Potential FCC approval still may not let Charlotte deploy LTE
The Federal Communications Commission is considering an order that theoretically would allow the city of Charlotte, N.C., to proceed with its much-anticipated plans to deploy a public-safety LTE system on 700 MHz broadband spectrum. However, the details of the proposal likely will make it impractical for Charlotte to take action, according to a city official.
Last week, the FCC notified officials in Charlotte and Harris County, Texas, that an order is circulating among commissioners that would approve the interoperability showings from the two entities—an action needed before either jurisdiction could deploy public-safety LTE networks under their spectrum leases with the Public Safety Spectrum Trust (PSST).
But this much-anticipated permission—if the order is approved by FCC commissioners—would not be enough to allow Charlotte to proceed with its LTE project, because other circumstances would make it too risky, according to Chuck Robinson, Charlotte’s director of shared services.
“It doesn’t change an awful lot,” Robinson said during an interview with Urgent Communications, noting that he had not seen a copy of the proposed order but had received information about it verbally from FCC officials.
Other aspects of the proposed order include terminating all existing 700 MHz broadband waivers on Sept. 2, according to multiple sources.
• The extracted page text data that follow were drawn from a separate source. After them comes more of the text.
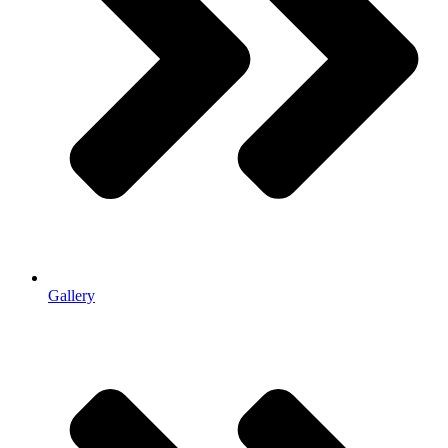
Gallery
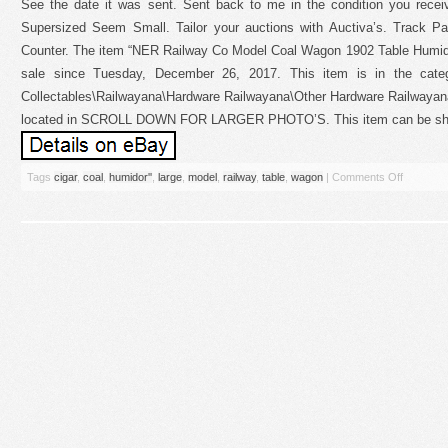
See the date it was sent. Sent back to me in the condition you recei
Supersized Seem Small. Tailor your auctions with Auctiva’s. Track 
Counter. The item “NER Railway Co Model Coal Wagon 1902 Table Humi
sale since Tuesday, December 26, 2017. This item is in the categor
Collectables\Railwayana\Hardware Railwayana\Other Hardware Railwayana”.
located in SCROLL DOWN FOR LARGER PHOTO’S. This item can be shi
Tags
cigar
,
coal
,
humidor''
,
large
,
model
,
railway
,
table
,
wagon
|
Comments Off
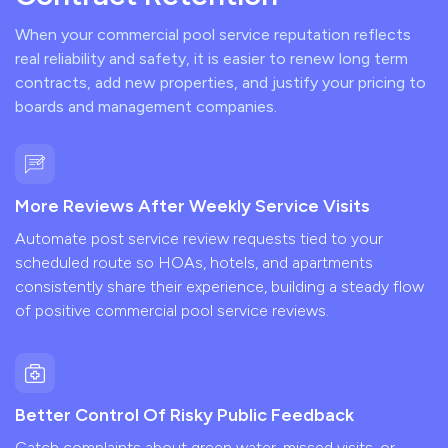
When your commercial pool service reputation reflects
real reliability and safety, it is easier to renew long term
contracts, add new properties, and justify your pricing to
boards and management companies.
More Reviews After Weekly Service Visits
Automate post service review requests tied to your
scheduled route so HOAs, hotels, and apartments
consistently share their experience, building a steady flow
of positive commercial pool service reviews.
Better Control Of Risky Public Feedback
Catch complaints about green water, missed visits, or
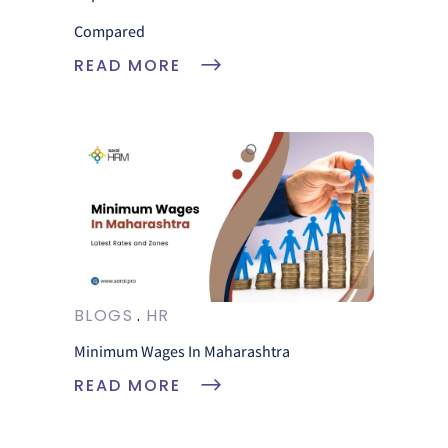
Compared
READ MORE
BLOGS
HR
Minimum Wages In Maharashtra
READ MORE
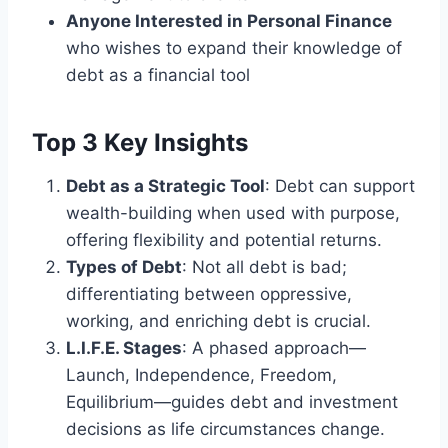
Anyone Interested in Personal Finance
who wishes to expand their knowledge of
debt as a financial tool
Top 3 Key Insights
Debt as a Strategic Tool
: Debt can support
wealth-building when used with purpose,
offering flexibility and potential returns.
Types of Debt
: Not all debt is bad;
differentiating between oppressive,
working, and enriching debt is crucial.
L.I.F.E. Stages
: A phased approach—
Launch, Independence, Freedom,
Equilibrium—guides debt and investment
decisions as life circumstances change.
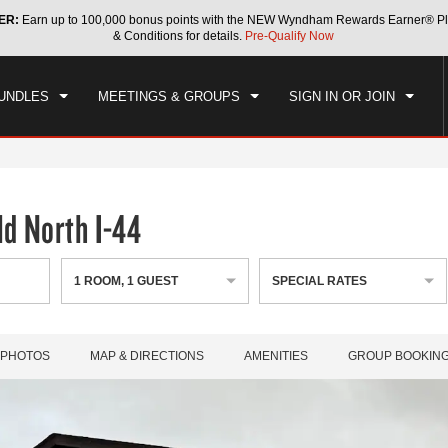
ER:
Earn up to 100,000 bonus points with the NEW Wyndham Rewards Earner® Pl
CK IN
CHECKOUT
1
ROOM
,
1
GUEST
& Conditions for details.
Pre-Qualify Now
, AUG 08 2026
SUN, AUG 09 2026
UNDLES
MEETINGS & GROUPS
SIGN IN OR JOIN
d North I-44
1
ROOM
,
1
GUEST
SPECIAL RATES
PHOTOS
MAP & DIRECTIONS
AMENITIES
GROUP BOOKIN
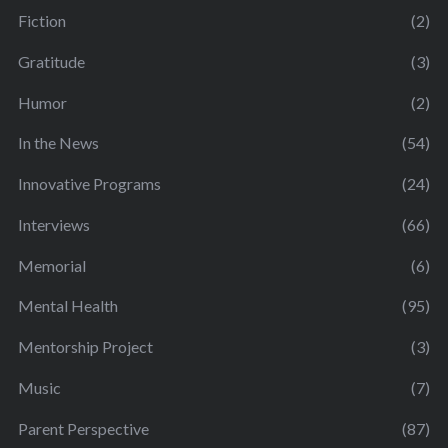
Fiction
(2)
Gratitude
(3)
Humor
(2)
In the News
(54)
Innovative Programs
(24)
Interviews
(66)
Memorial
(6)
Mental Health
(95)
Mentorship Project
(3)
Music
(7)
Parent Perspective
(87)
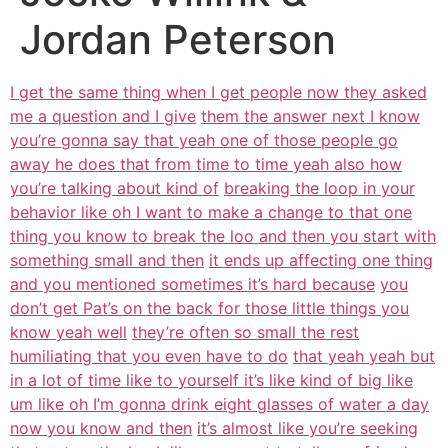
Jordan Peterson
I get the same thing when I get people now they asked
me a question and I give
them the answer next I know
you’re gonna say that yeah one of those people go
away he does that from time to time yeah also how
you’re talking about kind of
breaking the loop in your
behavior like oh I want to make a change to that one
thing you know to break the loo and then you start with
something small and then
it ends up affecting one thing
and you mentioned sometimes it’s hard because
you
don’t get Pat’s on the back for those little things you
know yeah well
they’re often so small the rest
humiliating that you even have to do
that yeah yeah but
in a lot of time like to yourself it’s like kind of big like
um like oh I’m gonna drink eight glasses of water a day
now you know and then
it’s almost like you’re seeking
While there would be a mechanism established for entities like Charlotte and Harris County to apply for special temporary authority (STA) to operate LTE systems, that temporary scenario is not attractive to Charlotte, Robinson said.
“That deployment brings a whole bunch of costs with it,” he said. “Without some kind of assurance that we can operate on the spectrum until either FirstNet provides services to us or our network elements are incorporated into FirstNet, we can’t operate.
“Nobody’s offering to pay our operating costs. Without a complete network that I know is going to be there for awhile, it’s difficult for me to enter into maintenance contracts, tower contracts and all of these other things.”
In addition, the National Telecommunications and Information Administration (NTIA)—the federal agency overseeing the buildout of the nationwide LTE network and the broadband grants that Charlotte expects to use to pay for its buildout—has instructed entities to halt early deployments. The NTIA based its decision on the fact that an entity like Charlotte would not have authority to operate on the spectrum, Robinson said.
“An STA is a temporary authority, so it still means that–at some point in the future–we would be noncompliant, if the [STA] wasn’t renewed,” he said. “I don’t know how it changes the fundamental conditions under which NTIA suspended the money.”
Other practical matters also have to be considered, such as training personnel and buying devices that could be in jeopardy of not being leveraged after Sept. 2, Robinson said.
Another aspect of the proposed FCC order would be the denial of all pending 700 MHz broadband waivers for public safety, according to several sources.